A regional phenomenon
Further south along the Egyptian Red Sea coast, Dr Mahmoud Hanafy, a marine biologist at Suez Canal University, has been carrying out his own studies.
“Before you would easily find 20 to 30 per sq m (10.7 sq ft),” he tells me. “Now the black sea urchin disappeared from all the areas I surveyed north of Hurghada to south of Marsa Alam. I could not find a single specimen.”
He says this suggests the species is disappearing across the region.
Other countries nearby have also seen dramatic die-offs. These include Jordan, which surveyed 13 sites, and Saudi Arabia, which has checked 113 on its long shoreline, although it has not yet officially announced the results.
Concerns have been raised that the trend could spread to the Arabian Gulf after reported sea urchin deaths near Muscat in Oman.
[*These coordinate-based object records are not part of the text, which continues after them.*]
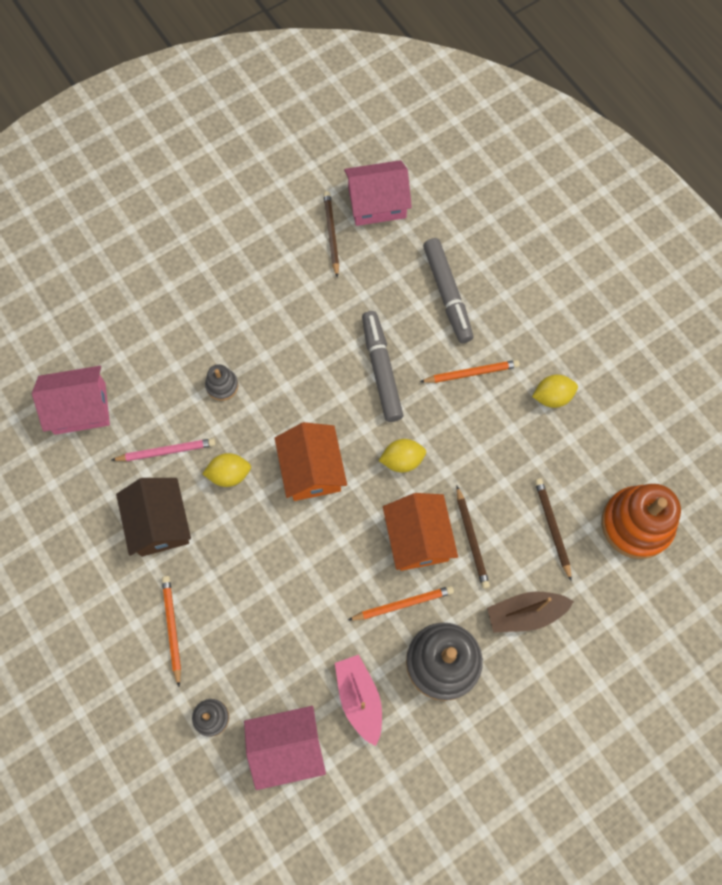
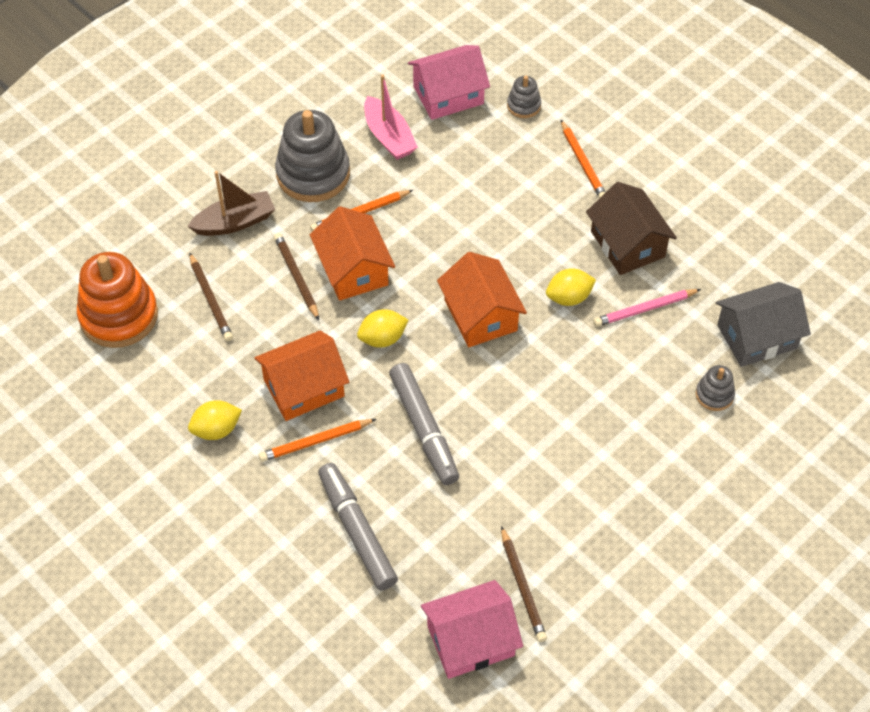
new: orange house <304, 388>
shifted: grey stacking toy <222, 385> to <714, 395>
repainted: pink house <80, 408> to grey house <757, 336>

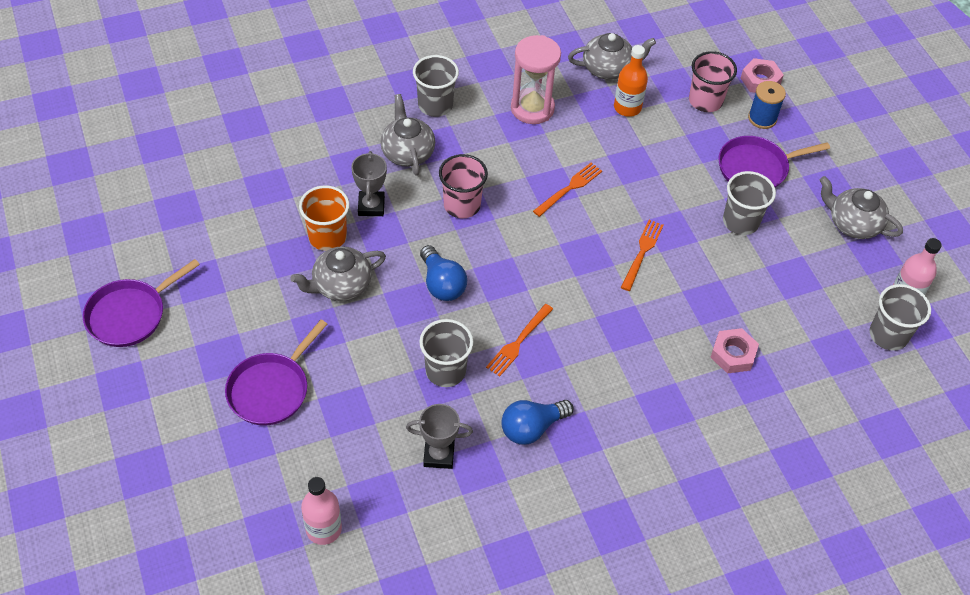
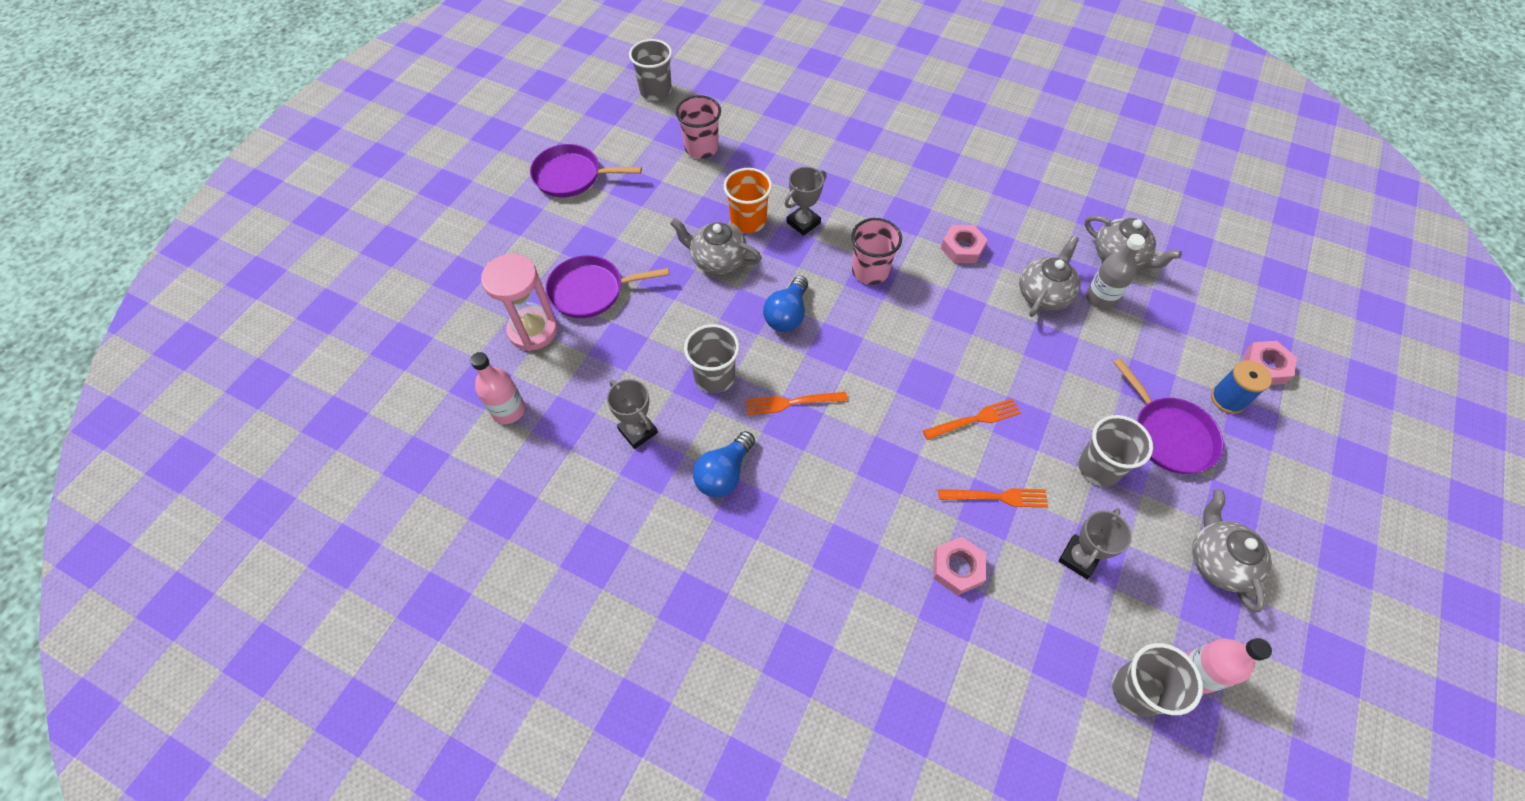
new: pink nut <962, 248>; grey trophy <1079, 558>
shifted: pink hourglass <532, 108> to <533, 330>; pink cup <705, 101> to <701, 148>; grey cup <435, 105> to <655, 91>; grey teapot <407, 152> to <1044, 294>; orange fork <569, 188> to <997, 497>
repainted: orange bottle <627, 107> to grey bottle <1100, 298>
rotated: purple pan <756, 168> = <1169, 435> 150 degrees counterclockwise; blue light bulb <532, 428> = <724, 473> 75 degrees counterclockwise

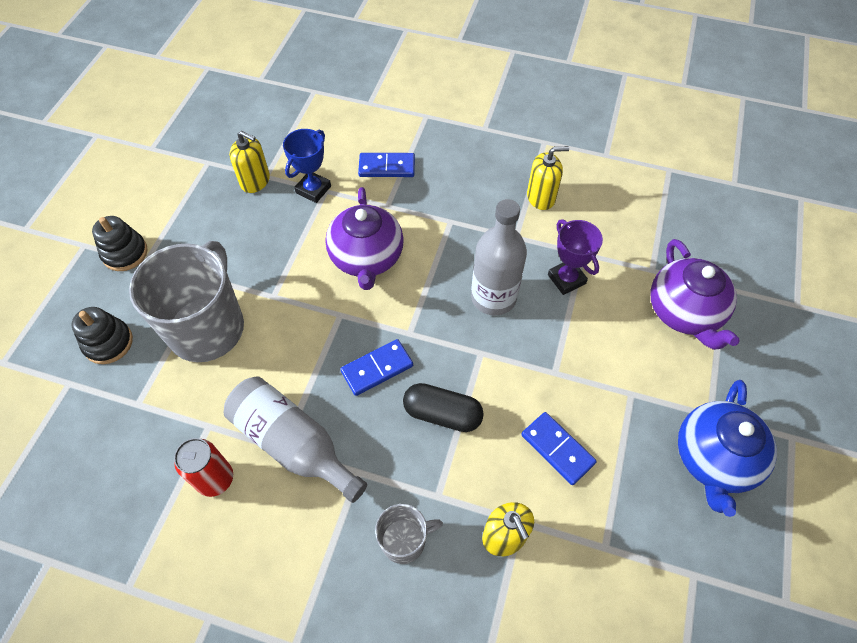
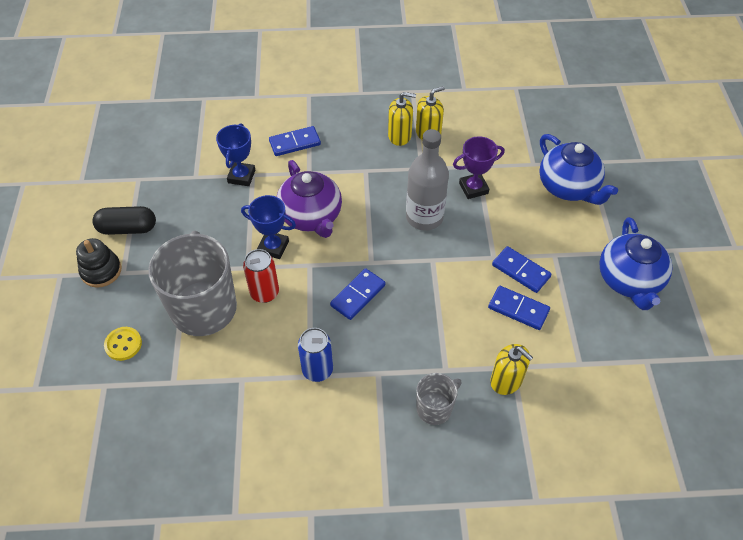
new: blue trophy <273, 247>; blue domino <521, 271>
shifted: yellow soap dispenser <255, 181> to <399, 136>; black capsule <442, 414> to <127, 228>; red can <215, 479> to <264, 293>
swapped: black stacking toy <108, 343> to yellow button <123, 344>; grey bottle <293, 444> to blue can <317, 370>
repainted: purple teapot <684, 312> to blue teapot <568, 187>
rotated: purple trophy <566, 279> = <473, 188> 60 degrees counterclockwise

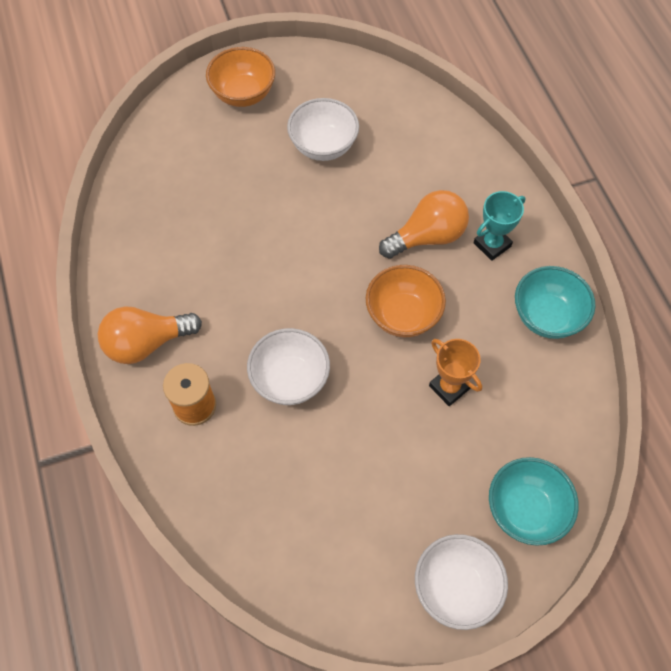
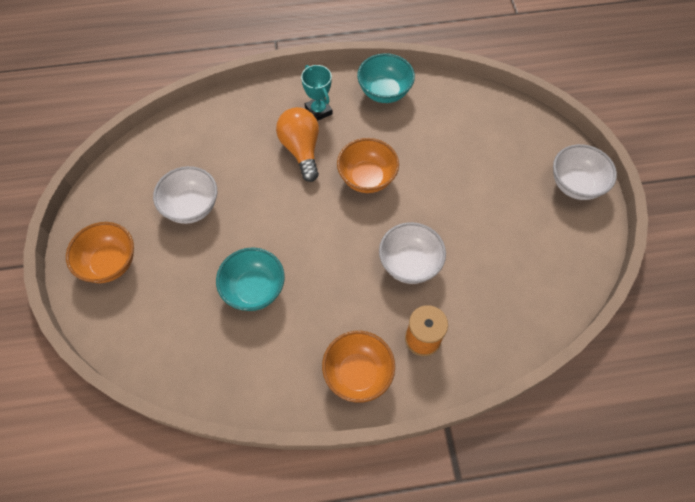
gone: orange trophy <449, 387>
shifted: turquoise bowl <525, 510> to <254, 289>
swapped: orange light bulb <146, 343> to orange bowl <358, 373>

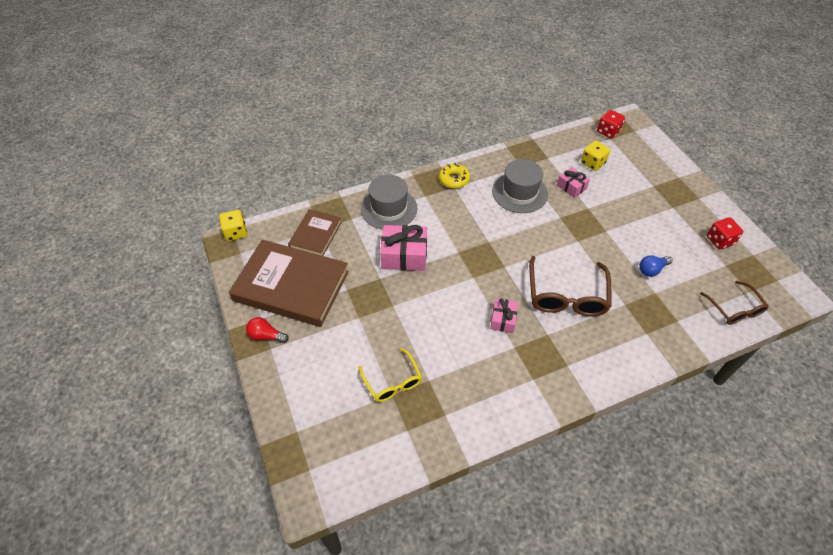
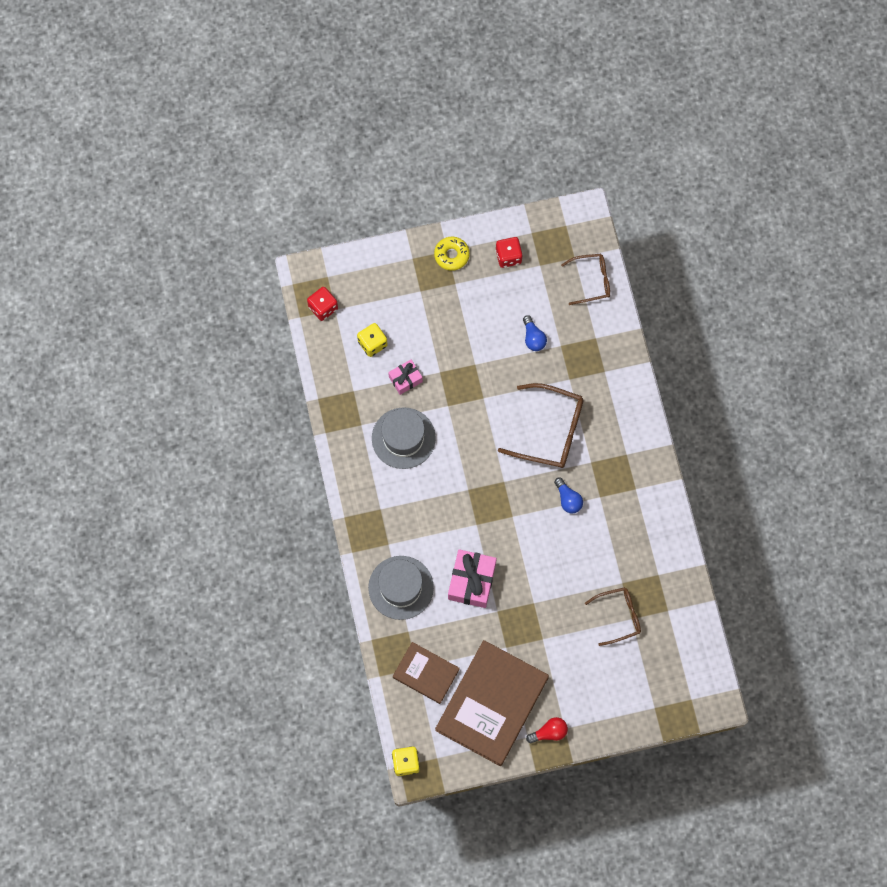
shifted: yellow donut <454, 179> to <451, 255>
swapped: pink gift <503, 319> to blue light bulb <568, 499>
repainted: yellow glasses <392, 382> to brown glasses <619, 616>
rotated: red light bulb <266, 336> = <549, 732> 135 degrees counterclockwise

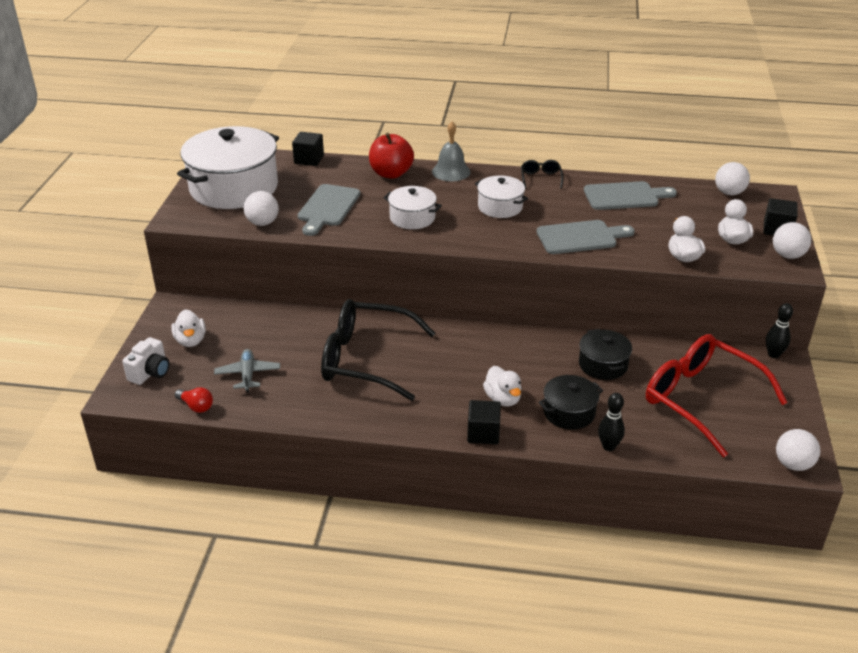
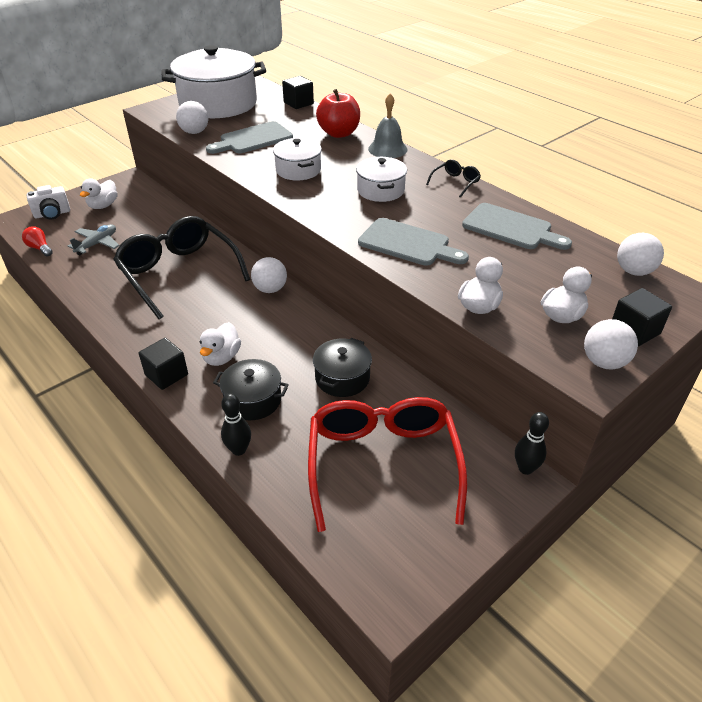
shifted: white ball <793, 464> to <270, 289>
rotated: red light bulb <196, 406> = <40, 248> 150 degrees clockwise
The BBC was also told of losses off the Indian Ocean coast of Somalia.
Opinions differ about the potential consequences.
Scientists I spoke to in Egypt and Jordan stress that their reefs do not yet appear to be suffering from the sea urchins’ disappearance. They point out that other marine animals continue to support the corals.
Other experts fear a repetition of what happened 40 years ago in the Caribbean when a pathogen killed off up to 99% of a closely related species of sea urchin. A thriving coral reef turned into an algae field.
They say the effects in the Red Sea may not be clear until winter, when algae blooms naturally.
Back in Dr Bronstein’s laboratory in Tel Aviv, the race is on to identify exactly what is killing the black sea urchins. One technique they are using is to study environmental DNA, which by chance they had already been sampling from the waters off Eilat when the pathogen first appeared.
“This is already regarded as a treasure because it really is the black box of this event. We just now need to decipher it,” Dr Bronstein says.
There are other glimmers of hope.
For about a decade, the Tel Aviv team has been studying black sea urchins in the Eastern Mediterranean after they appeared from the Red Sea as an invasive species.
While these populations – largely seen as pests – were first to be affected by the recent die-offs, there are some remaining healthy pockets which could become a broodstock, kept in captivity for eventual transfer back to their native environment.
In addition, a few young urchins have emerged which are being monitored in the Gulf of Aqaba.
While individual countries are taking steps to counter overfishing and pollution which pose their own risk to coral reefs, Dr Bronstein also sees encouraging co-operation in this politically complex region, where Saudi Arabia and Israel do not have formal ties.
“The distances between Israel, Jordan, Egypt and further south don’t really exist under water,” Dr Bronstein says.
He says countries are sharing information and working together better, even if the co-operation often does not go public.
While there is much dividing the countries that border the turquoise waters of the Red Sea, the fate of the black sea urchin shows their shared interest in trying to preserve a unique marine environment.